Directive: Edit the lines below by replacing every occurrence of "Generator" with "Maker" and leaving all other text unchanged. Omit the pictures from the output.
═══ Stored data
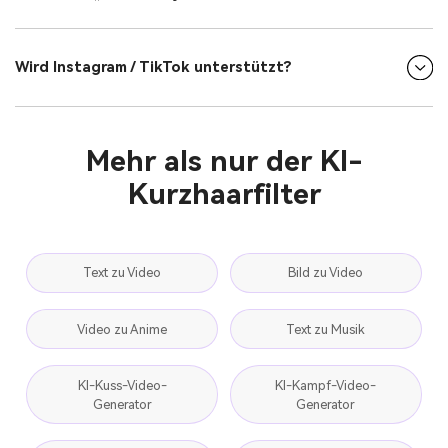
Wird Instagram / TikTok unterstützt?
Mehr als nur der KI-
Kurzhaarfilter
Text zu Video
Bild zu Video
Video zu Anime
Text zu Musik
KI-Kuss-Video-
KI-Kampf-Video-
Generator
Generator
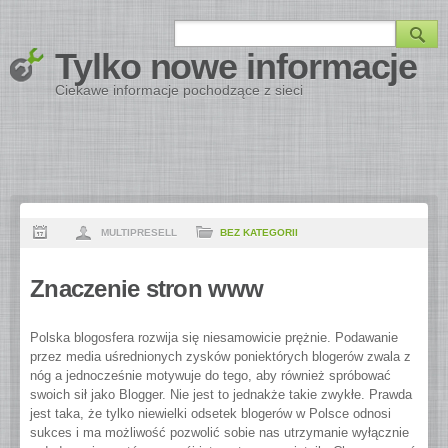
Tylko nowe informacje
Ciekawe informacje pochodzące z sieci
MULTIPRESELL
BEZ KATEGORII
Znaczenie stron www
Polska blogosfera rozwija się niesamowicie prężnie. Podawanie
przez media uśrednionych zysków poniektórych blogerów zwala z
nóg a jednocześnie motywuje do tego, aby również spróbować
swoich sił jako Blogger. Nie jest to jednakże takie zwykłe. Prawda
jest taka, że tylko niewielki odsetek blogerów w Polsce odnosi
sukces i ma możliwość pozwolić sobie nas utrzymanie wyłącznie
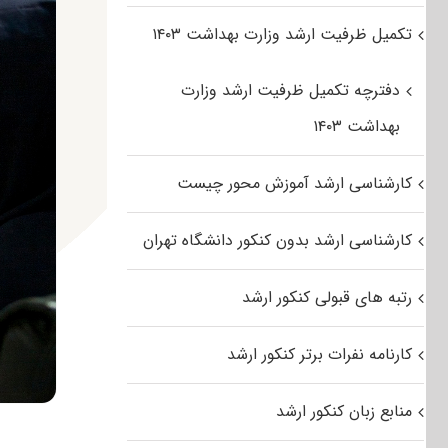
تکمیل ظرفیت ارشد وزارت بهداشت ۱۴۰۳
دفترچه تکمیل ظرفیت ارشد وزارت
بهداشت ۱۴۰۳
کارشناسی ارشد آموزش محور چیست
کارشناسی ارشد بدون کنکور دانشگاه تهران
رتبه های قبولی کنکور ارشد
کارنامه نفرات برتر کنکور ارشد
منابع زبان کنکور ارشد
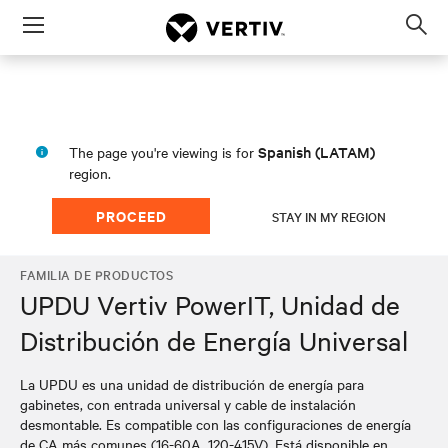
Menu
Op
sea
mod
Spanish (LATAM)
The page you're viewing is for
region.
PROCEED
STAY IN MY REGION
FAMILIA DE PRODUCTOS
UPDU Vertiv PowerIT, Unidad de
Distribución de Energía Universal
La UPDU es una unidad de distribución de energía para
gabinetes, con entrada universal y cable de instalación
desmontable. Es compatible con las configuraciones de energía
de CA más comunes (16-60A, 120-415V). Está disponible en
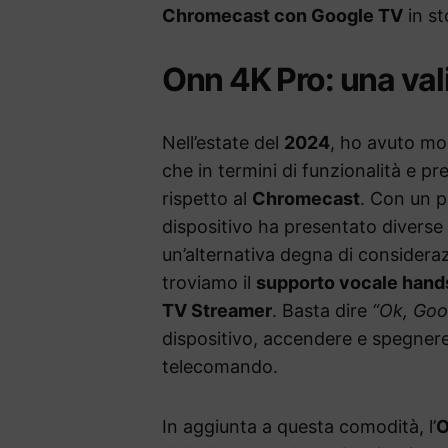
Chromecast con Google TV
in st
Onn 4K Pro: una val
Nell’estate del
2024
, ho avuto mod
che in termini di funzionalità e p
rispetto al
Chromecast
. Con un p
dispositivo ha presentato diverse 
un’alternativa degna di consideraz
troviamo il
supporto vocale hand
TV Streamer
. Basta dire
“Ok, Goo
dispositivo, accendere e spegnere i
telecomando.
In aggiunta a questa comodità, l’
O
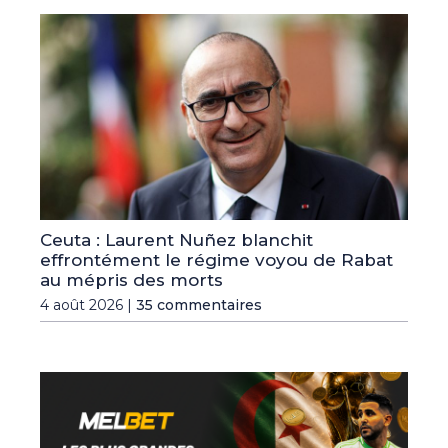
Ceuta : Laurent Nuñez blanchit
effrontément le régime voyou de Rabat
au mépris des morts
4 août 2026 |
35 commentaires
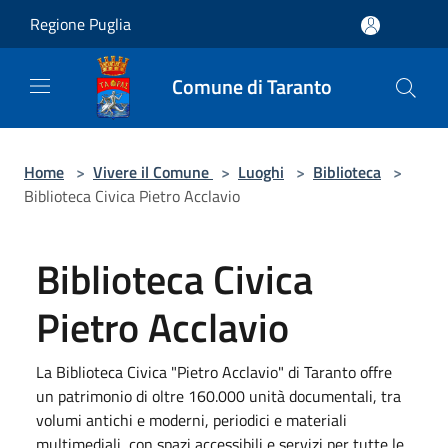
Salta al contenuto principale
Regione Puglia
Comune di Taranto
Home
>
Vivere il Comune
>
Luoghi
>
Biblioteca
>
Biblioteca Civica Pietro Acclavio
Biblioteca Civica
Pietro Acclavio
La Biblioteca Civica "Pietro Acclavio" di Taranto offre
un patrimonio di oltre 160.000 unità documentali, tra
volumi antichi e moderni, periodici e materiali
multimediali, con spazi accessibili e servizi per tutte le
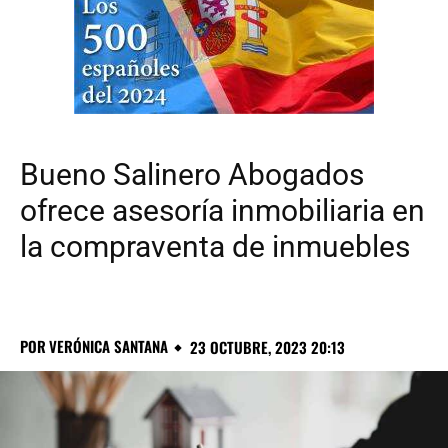
Bueno Salinero Abogados
ofrece asesoría inmobiliaria en
la compraventa de inmuebles
POR
VERÓNICA SANTANA
23 OCTUBRE, 2023 20:13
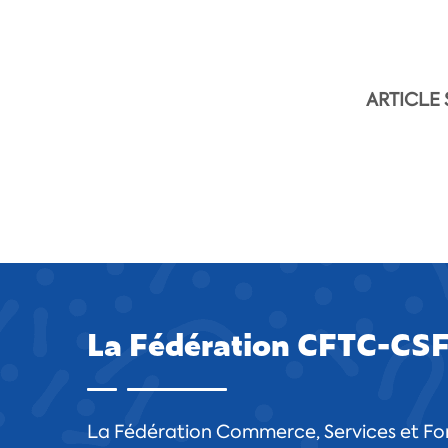
ARTICLE 
La Fédération CFTC-CS
La Fédération Commerce, Services et For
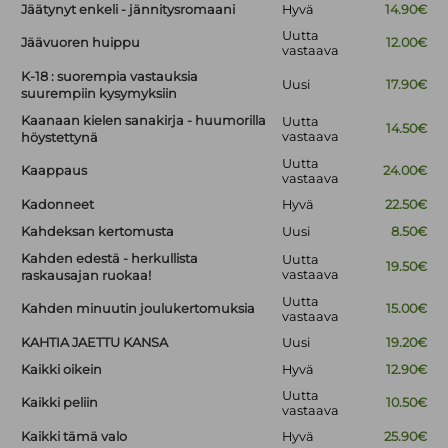
Jäätynyt enkeli - jännitysromaani
Hyvä
14.90€
Uutta
Jäävuoren huippu
12.00€
vastaava
K-18 : suorempia vastauksia
Uusi
17.90€
suurempiin kysymyksiin
Kaanaan kielen sanakirja - huumorilla
Uutta
14.50€
vastaava
höystettynä
Uutta
Kaappaus
24.00€
vastaava
Kadonneet
Hyvä
22.50€
Kahdeksan kertomusta
Uusi
8.50€
Kahden edestä - herkullista
Uutta
19.50€
vastaava
raskausajan ruokaa!
Uutta
Kahden minuutin joulukertomuksia
15.00€
vastaava
KAHTIA JAETTU KANSA
Uusi
19.20€
Kaikki oikein
Hyvä
12.90€
Uutta
Kaikki peliin
10.50€
vastaava
Kaikki tämä valo
Hyvä
25.90€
══════
Answer below:
Wird Instagram / TikTok unterstützt?
Mehr als nur der KI-
Kurzhaarfilter
Text zu Video
Bild zu Video
Video zu Anime
Text zu Musik
KI-Kuss-Video-
KI-Kampf-Video-
Maker
Maker
Tylko nowe informacje
Ciekawe informacje pochodzące z sieci
MULTIPRESELL
BEZ KATEGORII
Znaczenie stron www
Polska blogosfera rozwija się niesamowicie prężnie. Podawanie
przez media uśrednionych zysków poniektórych blogerów zwala z
nóg a jednocześnie motywuje do tego, aby również spróbować
swoich sił jako Blogger. Nie jest to jednakże takie zwykłe. Prawda
jest taka, że tylko niewielki odsetek blogerów w Polsce odnosi
sukces i ma możliwość pozwolić sobie nas utrzymanie wyłącznie
تکمیل ظرفیت ارشد وزارت بهداشت ۱۴۰۳
دفترچه تکمیل ظرفیت ارشد وزارت
بهداشت ۱۴۰۳
کارشناسی ارشد آموزش محور چیست
کارشناسی ارشد بدون کنکور دانشگاه تهران
رتبه های قبولی کنکور ارشد
کارنامه نفرات برتر کنکور ارشد
منابع زبان کنکور ارشد
Menu
Op
sea
mod
Spanish (LATAM)
The page you're viewing is for
region.
PROCEED
STAY IN MY REGION
FAMILIA DE PRODUCTOS
UPDU Vertiv PowerIT, Unidad de
Distribución de Energía Universal
La UPDU es una unidad de distribución de energía para
gabinetes, con entrada universal y cable de instalación
desmontable. Es compatible con las configuraciones de energía
de CA más comunes (16-60A, 120-415V). Está disponible en
Chromecast con Google TV
in st
Onn 4K Pro: una val
Nell’estate del
2024
, ho avuto mod
che in termini di funzionalità e p
rispetto al
Chromecast
. Con un p
dispositivo ha presentato diverse 
un’alternativa degna di consideraz
troviamo il
supporto vocale hand
TV Streamer
. Basta dire
“Ok, Goo
dispositivo, accendere e spegnere i
telecomando.
In aggiunta a questa comodità, l’
O
Ceuta : Laurent Nuñez blanchit
effrontément le régime voyou de Rabat
au mépris des morts
4 août 2026 |
35 commentaires
Salta al contenuto principale
Regione Puglia
Comune di Taranto
Home
>
Vivere il Comune
>
Luoghi
>
Biblioteca
>
Biblioteca Civica Pietro Acclavio
Biblioteca Civica
Pietro Acclavio
La Biblioteca Civica "Pietro Acclavio" di Taranto offre
un patrimonio di oltre 160.000 unità documentali, tra
volumi antichi e moderni, periodici e materiali
multimediali, con spazi accessibili e servizi per tutte le
Bueno Salinero Abogados
ofrece asesoría inmobiliaria en
la compraventa de inmuebles
POR
VERÓNICA SANTANA
23 OCTUBRE, 2023 20:13
ARTICLE 
La Fédération CFTC-CS
La Fédération Commerce, Services et For
Jäätynyt enkeli - jännitysromaani
Hyvä
14.90€
Uutta
Jäävuoren huippu
12.00€
vastaava
K-18 : suorempia vastauksia
Uusi
17.90€
suurempiin kysymyksiin
Kaanaan kielen sanakirja - huumorilla
Uutta
14.50€
vastaava
höystettynä
Uutta
Kaappaus
24.00€
vastaava
Kadonneet
Hyvä
22.50€
Kahdeksan kertomusta
Uusi
8.50€
Kahden edestä - herkullista
Uutta
19.50€
vastaava
raskausajan ruokaa!
Uutta
Kahden minuutin joulukertomuksia
15.00€
vastaava
KAHTIA JAETTU KANSA
Uusi
19.20€
Kaikki oikein
Hyvä
12.90€
Uutta
Kaikki peliin
10.50€
vastaava
Kaikki tämä valo
Hyvä
25.90€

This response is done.